INSTRUCTION. Your reply should hold only the lines from the records below where "cause" occurs.

SUPPLIED DATA.
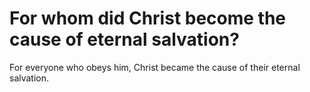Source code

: # For whom did Christ become the cause of eternal salvation?

For everyone who obeys him, Christ became the cause of their eternal salvation.
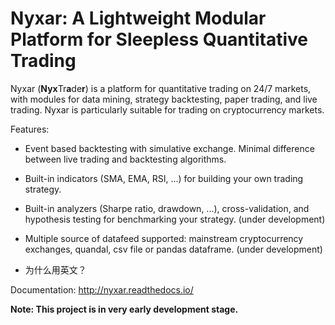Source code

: # Nyxar: A Lightweight Modular Platform for Sleepless Quantitative Trading

Nyxar (**Nyx**Tr**a**de**r**) is a platform for quantitative trading on 24/7 markets, with modules for data mining, strategy backtesting, paper trading, and live trading. Nyxar is particularly suitable for trading on cryptocurrency markets. 

Features:

- Event based backtesting with simulative exchange. Minimal difference between live trading and backtesting algorithms. 

- Built-in indicators (SMA, EMA, RSI, ...) for building your own trading strategy. 

- Built-in analyzers (Sharpe ratio, drawdown, ...), cross-validation, and hypothesis testing for benchmarking your strategy. (under development)

- Multiple source of datafeed supported: mainstream cryptocurrency exchanges, quandal, csv file or pandas dataframe. (under development)

- 为什么用英文？

Documentation: http://nyxar.readthedocs.io/

**Note: This project is in very early development stage.**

RESPONSE.
: # For whom did Christ become the cause of eternal salvation?
For everyone who obeys him, Christ became the cause of their eternal salvation.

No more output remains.